• **Source passage**:
= Beginning of Section =

As a result of my first investigations, on December 11, 1889, I read a short paper entitled “Methods of Bacteriological Research—with some account of Bran Fermentation,” before the Society of Chemical Industry.

The way in which this paper was received led to a further research into the nature of bran fermentation in conjunction with Mr. W. H. Willcox, B.Sc. (now Senior Analyst to the Home Office), by which the action of the bran drench was thoroughly investigated, and the results published in the Journal of the Society of Chemical Industry, May 31, 1893.

This was followed, on June 30, 1897, by a paper “On a Pure Cultivation of a Bacillus Fermenting Bran Infusions,” also in conjunction with Dr. Willcox.

In 1898, in reply to a publication of Director Eitner, of Vienna, I published in the Leather Trades’ Review (November 15), a résumé of the whole subject, entitled “The Rationale of Drenching.”

Already, in the first paper above named (“Methods of Bacteriological Research”), I had called attention to the bacteria of the bate prepared from dogs’ dung, and in a paper entitled “Fermentation in the Leather Industry,”[3] developed this aspect of the subject, and first pointed out the influence of enzymes in bating. I therefore decided to study the phenomena occurring in the bate in the same way as I had studied drenching.

= End of Section =

• **Records shown**:

= Beginning of Section =

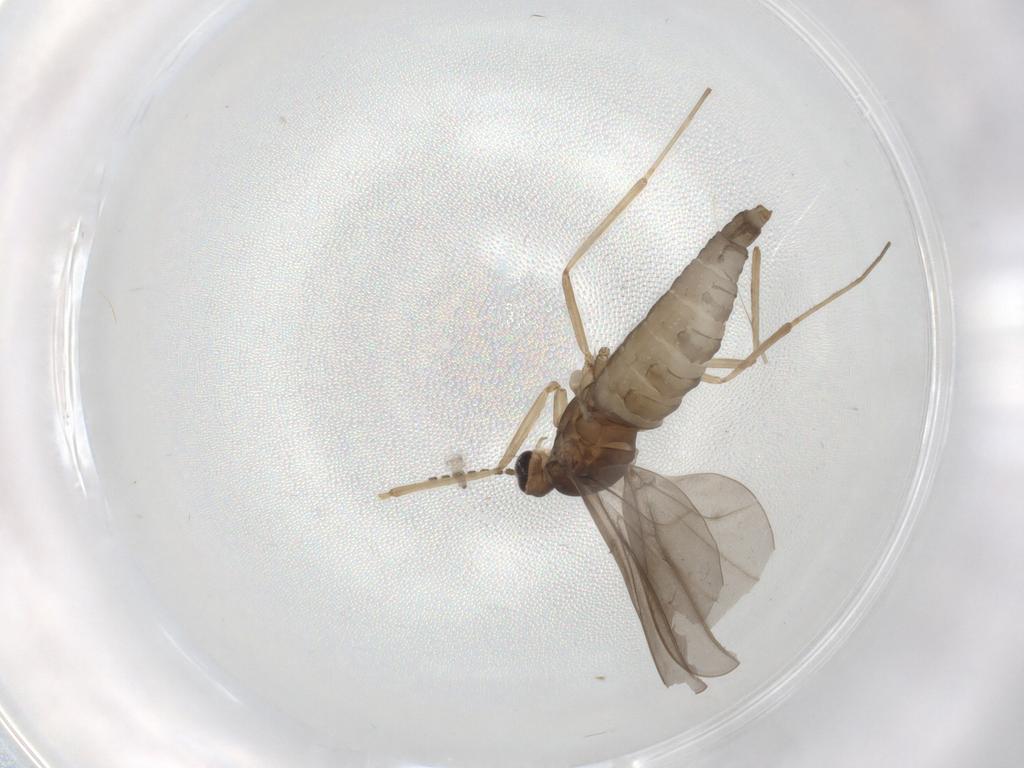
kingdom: Animalia
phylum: Arthropoda
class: Insecta
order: Diptera
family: Cecidomyiidae
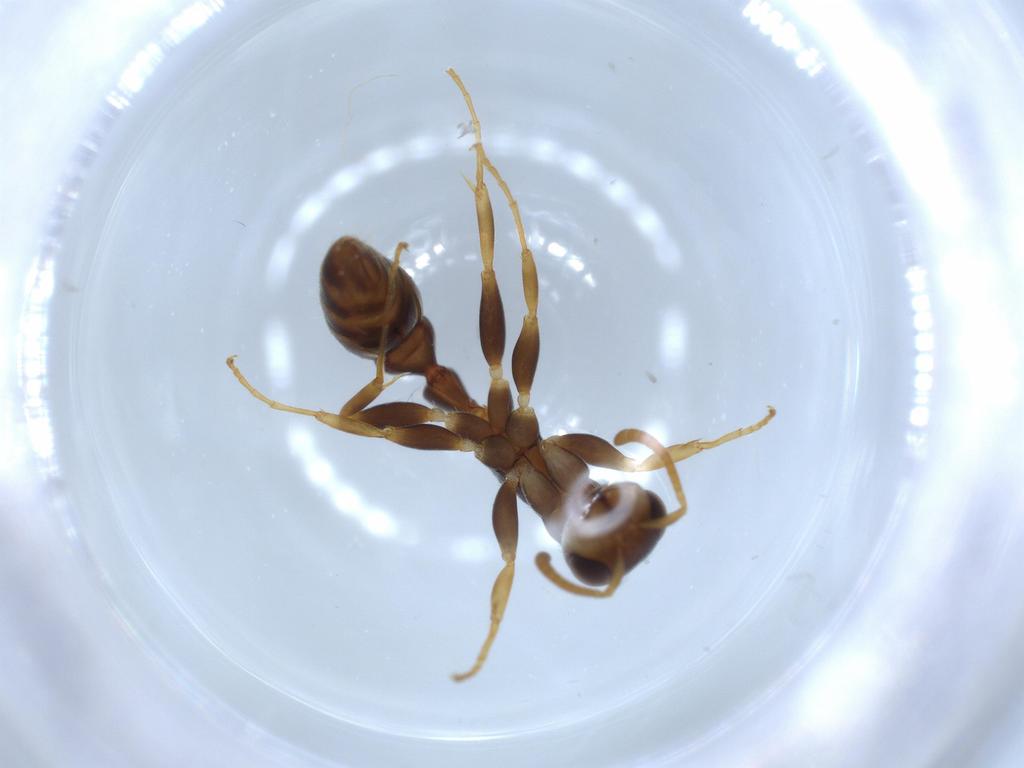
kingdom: Animalia
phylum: Arthropoda
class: Insecta
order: Hymenoptera
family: Formicidae
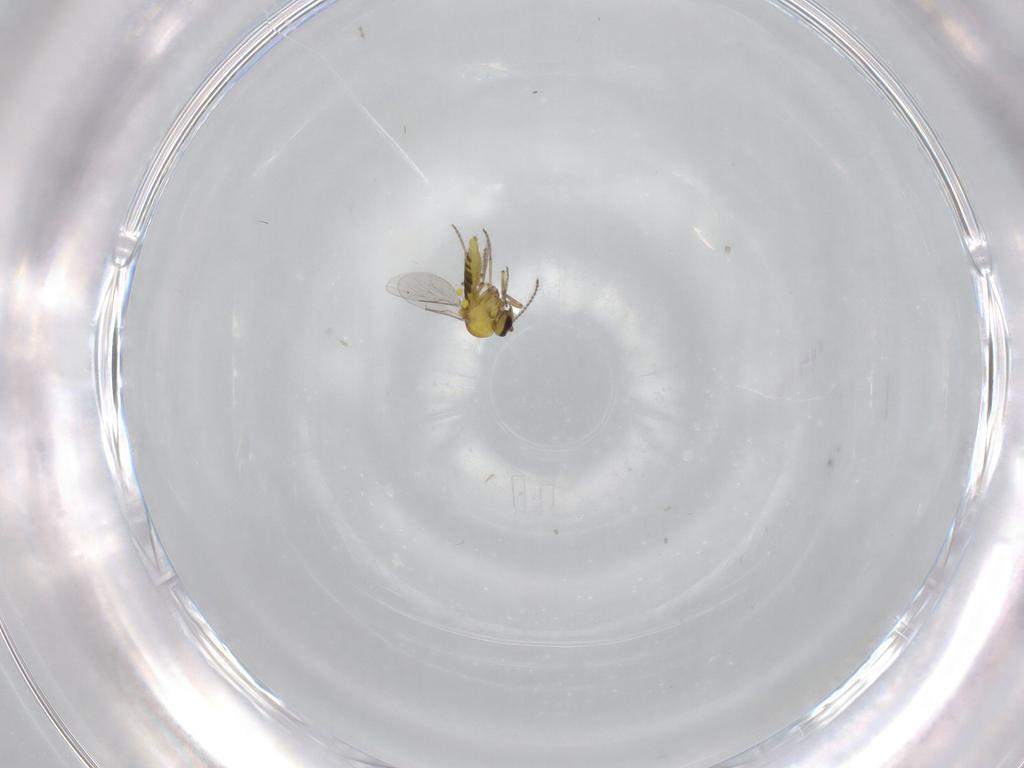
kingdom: Animalia
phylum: Arthropoda
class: Insecta
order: Diptera
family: Ceratopogonidae
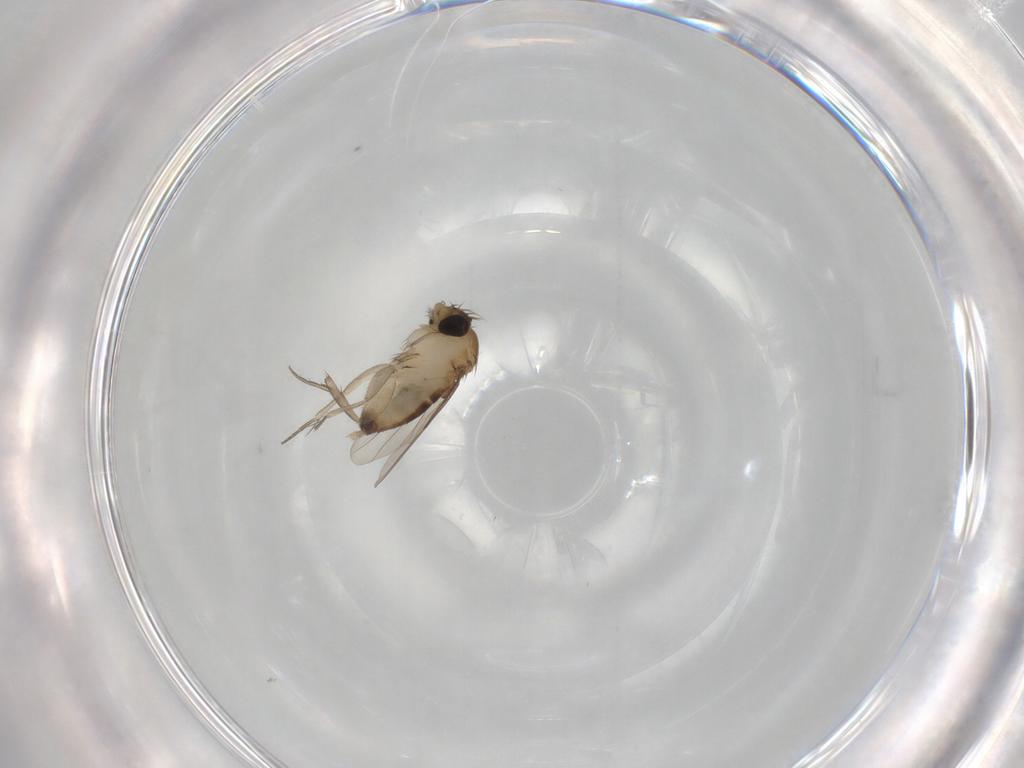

= End of Section =

• **Assigned task 1**:
In the passage on bran fermentation research, where and on what date were the results of the joint investigation with Mr. W. H. Willcox published?
• **Assigned task 2**:
Name every paper whose title the passage on bran fermentation research gives in quotation marks.

• **Your response 1**:
They were published in the Journal of the Society of Chemical Industry on May 31, 1893.

• **Your response 2**:
- "Methods of Bacteriological Research—with some account of Bran Fermentation"
- "On a Pure Cultivation of a Bacillus Fermenting Bran Infusions"
- "The Rationale of Drenching"
- "Fermentation in the Leather Industry"